Autre élément de comparaison, les chiffres de 2006 par rapport à 2005. A Lyon, les inscriptions ont doublé, à Metz, la mairie parle de "foule" avec une multiplication par quatre. A Toulouse, 23.826 personnes se sont inscrites entre février et décembre 2006 (7.420 en 2005). Le 22 décembre, Nantes enregistrait 19.985 nouveaux futurs électeurs (9.140 en 2005). A Roubaix, les chiffres ont été multiplié par dix entre novembre 2005 et novembre 2006, passant de 52 à 577.

En revanche, à Clichy-sous-Bois (Seine-Saint-Denis), ville d'où est partie la crise des banlieues de l'automne 2005, l'augmentation avait été enregistrée juste après les violences urbaines, soit un bond de 1.000 nouveaux inscrits.
Les électeurs de la dernière heure sont légion selon les mairies qui parlent de "rush" depuis 15 jours, comme à Périgueux où 56 demandes ont été enregistrées en deux heures le 26 décembre. A Tours, 414 personnes se sont présentées le 21 décembre. A Marseille, le service élections a constaté une "flambée", comme en 2005 où 48% des inscriptions avaient eu lieu la dernière semaine.

Crise des banlieues, mobilisation contre le CPE, souvenir de la présence de Jean-Marie Le Pen au second tour de la présidentielle de 2002: selon des élus et des associations, ce sont surtout les très jeunes futurs électeurs des cités qui se sont inscrits.

Boris Otsetsui, un rappeur de 29 ans, qui distribuait vendredi en Seine-St-Denis, des T-shirts imprimés avec une carte d'électeur et la mention "Voter est un droit, c'est aussi le meilleur cocktaïl molotov", sent que "la jeunesse se réveille".

"Nous allons avoir des surprises aux prochaines élections", estime le rappeur Rost qui, au volant de sa voiture, a silloné la France, organisant débats, porte-à-porte et concerts.

"Pendant des années, on a dit aux jeunes des cités qu'ils ne servaient à rien, qu'ils étaient condamnés à être footballeurs, rappeurs ou braqueurs : en leur expliquant que leur voix compte, on leur rend leur dignité".

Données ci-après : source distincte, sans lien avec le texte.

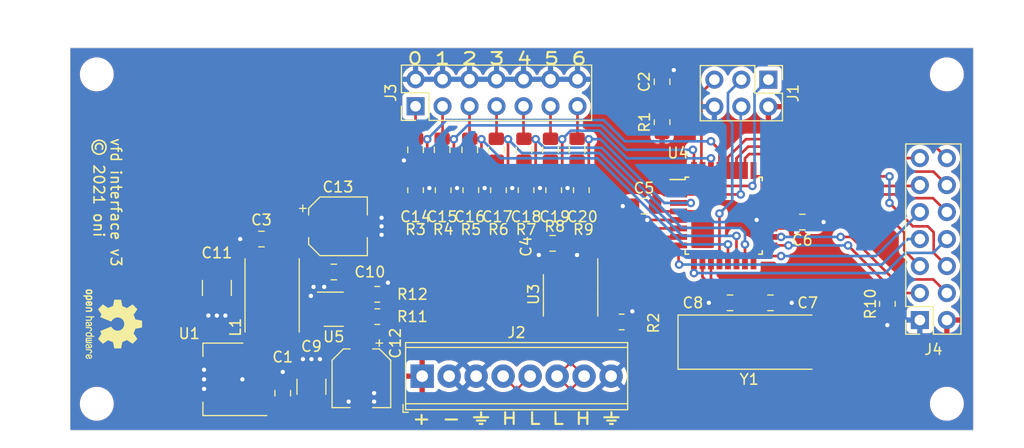
<source format=kicad_pcb>
(kicad_pcb
	(version 20240108)
	(generator "pcbnew")
	(generator_version "8.0")
	(general
		(thickness 1.6)
		(legacy_teardrops no)
	)
	(paper "A4")
	(title_block
		(title "VFD Interface")
		(date "2021-12-12")
		(rev "3")
		(company "© 2021 oni")
	)
	(layers
		(0 "F.Cu" signal)
		(31 "B.Cu" signal)
		(32 "B.Adhes" user "B.Adhesive")
		(33 "F.Adhes" user "F.Adhesive")
		(34 "B.Paste" user)
		(35 "F.Paste" user)
		(36 "B.SilkS" user "B.Silkscreen")
		(37 "F.SilkS" user "F.Silkscreen")
		(38 "B.Mask" user)
		(39 "F.Mask" user)
		(40 "Dwgs.User" user "User.Drawings")
		(41 "Cmts.User" user "User.Comments")
		(42 "Eco1.User" user "User.Eco1")
		(43 "Eco2.User" user "User.Eco2")
		(44 "Edge.Cuts" user)
		(45 "Margin" user)
		(46 "B.CrtYd" user "B.Courtyard")
		(47 "F.CrtYd" user "F.Courtyard")
		(48 "B.Fab" user)
		(49 "F.Fab" user)
	)
	(setup
		(pad_to_mask_clearance 0)
		(allow_soldermask_bridges_in_footprints no)
		(pcbplotparams
			(layerselection 0x00010fc_ffffffff)
			(plot_on_all_layers_selection 0x0000000_00000000)
			(disableapertmacros no)
			(usegerberextensions no)
			(usegerberattributes yes)
			(usegerberadvancedattributes yes)
			(creategerberjobfile yes)
			(dashed_line_dash_ratio 12.000000)
			(dashed_line_gap_ratio 3.000000)
			(svgprecision 4)
			(plotframeref no)
			(viasonmask no)
			(mode 1)
			(useauxorigin no)
			(hpglpennumber 1)
			(hpglpenspeed 20)
			(hpglpendiameter 15.000000)
			(pdf_front_fp_property_popups yes)
			(pdf_back_fp_property_popups yes)
			(dxfpolygonmode yes)
			(dxfimperialunits yes)
			(dxfusepcbnewfont yes)
			(psnegative no)
			(psa4output no)
			(plotreference yes)
			(plotvalue yes)
			(plotfptext yes)
			(plotinvisibletext no)
			(sketchpadsonfab no)
			(subtractmaskfromsilk yes)
			(outputformat 1)
			(mirror no)
			(drillshape 0)
			(scaleselection 1)
			(outputdirectory "plot")
		)
	)
	(net 0 "")
	(net 1 "GND")
	(net 2 "+12V")
	(net 3 "/~{RESET}")
	(net 4 "+5V")
	(net 5 "Net-(C7-Pad2)")
	(net 6 "Net-(C8-Pad2)")
	(net 7 "/MOSI")
	(net 8 "/SCK")
	(net 9 "/MISO")
	(net 10 "/CAN+")
	(net 11 "/CAN-")
	(net 12 "/BUTTON6")
	(net 13 "/BUTTON5")
	(net 14 "/BUTTON4")
	(net 15 "/BUTTON3")
	(net 16 "/BUTTON2")
	(net 17 "/BUTTON1")
	(net 18 "/BUTTON0")
	(net 19 "Net-(R2-Pad1)")
	(net 20 "/VFDDB7")
	(net 21 "/VFDDB6")
	(net 22 "/VFDDB5")
	(net 23 "/VFDDB4")
	(net 24 "/VFDDB3")
	(net 25 "/VFDDB2")
	(net 26 "/VFDDB1")
	(net 27 "/VFDDB0")
	(net 28 "/VFDE")
	(net 29 "/VFDR~{W}")
	(net 30 "/VFDRS")
	(net 31 "/CANRX")
	(net 32 "/CANTX")
	(net 33 "Net-(C10-Pad2)")
	(net 34 "Net-(C10-Pad1)")
	(net 35 "Net-(R11-Pad2)")
	(net 36 "/VF~{RESET}")
	(footprint "Capacitor_SMD:C_0805_2012Metric_Pad1.18x1.45mm_HandSolder" (layer "F.Cu") (at 174.9 98))
	(footprint "Resistor_SMD:R_0805_2012Metric_Pad1.20x1.40mm_HandSolder" (layer "F.Cu") (at 138.5 95 90))
	(footprint "Capacitor_SMD:C_0805_2012Metric_Pad1.18x1.45mm_HandSolder" (layer "F.Cu") (at 161.7 84.8 90))
	(footprint "Package_SO:SOIC-8_3.9x4.9mm_P1.27mm" (layer "F.Cu") (at 153.09 104.9 -90))
	(footprint "Crystal:Crystal_SMD_HC49-SD" (layer "F.Cu") (at 169.9 109.3))
	(footprint "Symbol:OSHW-Logo2_7.3x6mm_SilkScreen" (layer "F.Cu") (at 110 107.6 -90))
	(footprint "Package_TO_SOT_SMD:SOT-223-3_TabPin2" (layer "F.Cu") (at 120.4 112.8 180))
	(footprint "Connector_PinSocket_2.54mm:PinSocket_2x07_P2.54mm_Vertical" (layer "F.Cu") (at 185.96 107.22 180))
	(footprint "Package_QFP:TQFP-32_7x7mm_P0.8mm" (layer "F.Cu") (at 167.5 97.4))
	(footprint "Resistor_SMD:R_0805_2012Metric_Pad1.20x1.40mm_HandSolder" (layer "F.Cu") (at 154.1 95 90))
	(footprint "MountingHole:MountingHole_2.7mm_M2.5_DIN965" (layer "F.Cu") (at 188.5 84.1 180))
	(footprint "Resistor_SMD:R_0805_2012Metric_Pad1.20x1.40mm_HandSolder" (layer "F.Cu") (at 141.1 95 90))
	(footprint "Resistor_SMD:R_0805_2012Metric_Pad1.20x1.40mm_HandSolder" (layer "F.Cu") (at 148.9 95 90))
	(footprint "TerminalBlock_Phoenix:TerminalBlock_Phoenix_MPT-0,5-8-2.54_1x08_P2.54mm_Horizontal" (layer "F.Cu") (at 139.12 112.5))
	(footprint "Resistor_SMD:R_0805_2012Metric_Pad1.20x1.40mm_HandSolder" (layer "F.Cu") (at 157.9 107.4))
	(footprint "Connector_PinHeader_2.54mm:PinHeader_2x07_P2.54mm_Vertical" (layer "F.Cu") (at 138.5 87.1 90))
	(footprint "Capacitor_SMD:C_0805_2012Metric_Pad1.18x1.45mm_HandSolder" (layer "F.Cu") (at 168.1 105.6))
	(footprint "Capacitor_SMD:C_0805_2012Metric_Pad1.18x1.45mm_HandSolder" (layer "F.Cu") (at 151.4 100 180))
	(footprint "Resistor_SMD:R_0805_2012Metric_Pad1.20x1.40mm_HandSolder" (layer "F.Cu") (at 143.7 95 90))
	(footprint "MountingHole:MountingHole_2.7mm_M2.5_DIN965" (layer "F.Cu") (at 108.5 84.1 180))
	(footprint "Connector_PinHeader_2.54mm:PinHeader_2x03_P2.54mm_Vertical" (layer "F.Cu") (at 171.7 84.6 -90))
	(footprint "MountingHole:MountingHole_2.7mm_M2.5_DIN965" (layer "F.Cu") (at 108.5 115.1 180))
	(footprint "MountingHole:MountingHole_2.7mm_M2.5_DIN965" (layer "F.Cu") (at 188.5 115.1 180))
	(footprint "Resistor_SMD:R_0805_2012Metric_Pad1.20x1.40mm_HandSolder" (layer "F.Cu") (at 151.5 95 90))
	(footprint "Resistor_SMD:R_0805_2012Metric_Pad1.20x1.40mm_HandSolder" (layer "F.Cu") (at 146.3 95 90))
	(footprint "Capacitor_SMD:C_0805_2012Metric_Pad1.18x1.45mm_HandSolder" (layer "F.Cu") (at 160 96.5 180))
	(footprint "Resistor_SMD:R_0805_2012Metric_Pad1.20x1.40mm_HandSolder" (layer "F.Cu") (at 161.7 88.6 90))
	(footprint "Capacitor_SMD:C_0805_2012Metric_Pad1.18x1.45mm_HandSolder" (layer "F.Cu") (at 171.9 105.6 180))
	(footprint "Capacitor_SMD:C_0805_2012Metric_Pad1.18x1.45mm_HandSolder" (layer "F.Cu") (at 126 114.1 90))
	(footprint "Resistor_SMD:R_0805_2012Metric_Pad1.20x1.40mm_HandSolder" (layer "F.Cu") (at 182.9 105.7 -90))
	(footprint "Capacitor_SMD:CP_Elec_5x5.3" (layer "F.Cu") (at 131.2 98.4))
	(footprint "Capacitor_SMD:C_0805_2012Metric_Pad1.18x1.45mm_HandSolder" (layer "F.Cu") (at 124 99.6 180))
	(footprint "Capacitor_SMD:C_1210_3225Metric_Pad1.33x2.70mm_HandSolder" (layer "F.Cu") (at 119.8 104.2 -90))
	(footprint "Capacitor_SMD:C_0805_2012Metric_Pad1.18x1.45mm_HandSolder" (layer "F.Cu") (at 130.8 102.7 180))
	(footprint "Package_TO_SOT_SMD:SOT-23-6" (layer "F.Cu") (at 130.8 106.2))
	(footprint "Inductor_SMD:L_Taiyo-Yuden_NR-50xx_HandSoldering" (layer "F.Cu") (at 125 104.9 90))
	(footprint "Capacitor_SMD:C_1210_3225Metric_Pad1.33x2.70mm_HandSolder"
		(layer "F.Cu")
		(uuid "00000000-0000-0000-0000-000061d6e3c2")
		(at 128.7 113.5 90)
		(descr "Capacitor SMD 1210 (3225 Metric), square (rectangular) end terminal, IPC_7351 nominal with elongated pad for handsoldering. (Body size source: IPC-SM-782 page 76, https://www.pcb-3d.com/wordpress/wp-content/uploads/ipc-sm-782a_amendment_1_and_2.pdf), generated with kicad-footprint-generator")
		(tags "capacitor
... [328053 chars truncated]
</source>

Bureaux de vote mobiles à Lille ou à Toulouse, bus citoyens à Lyon, SMS envoyés en Midi-Pyrénées, campagne "Vote mon pote" par SOS Racisme, "atelier citoyen" organisé par une MJC à Nancy: les initiatives se sont multipliées en direction des jeunes de banlieues dont parfois plus de 30 % ne sont pas inscrits.

"Afin de régler les problèmes en banlieue, on leur explique que pour attirer les politiques, il faut qu'ils deviennent leurs électeurs", analyse Mohamed Chirani, étudiant à Science-po et organisateur d'une "marche citoyenne" entre Paris et Strasbourg.

A la sortie de certaines mairies, comme à Marseille, de nouveaux inscrits laissent éclater leur joie et s'applaudissent, comme s'ils étaient les jeunes mariés de la République.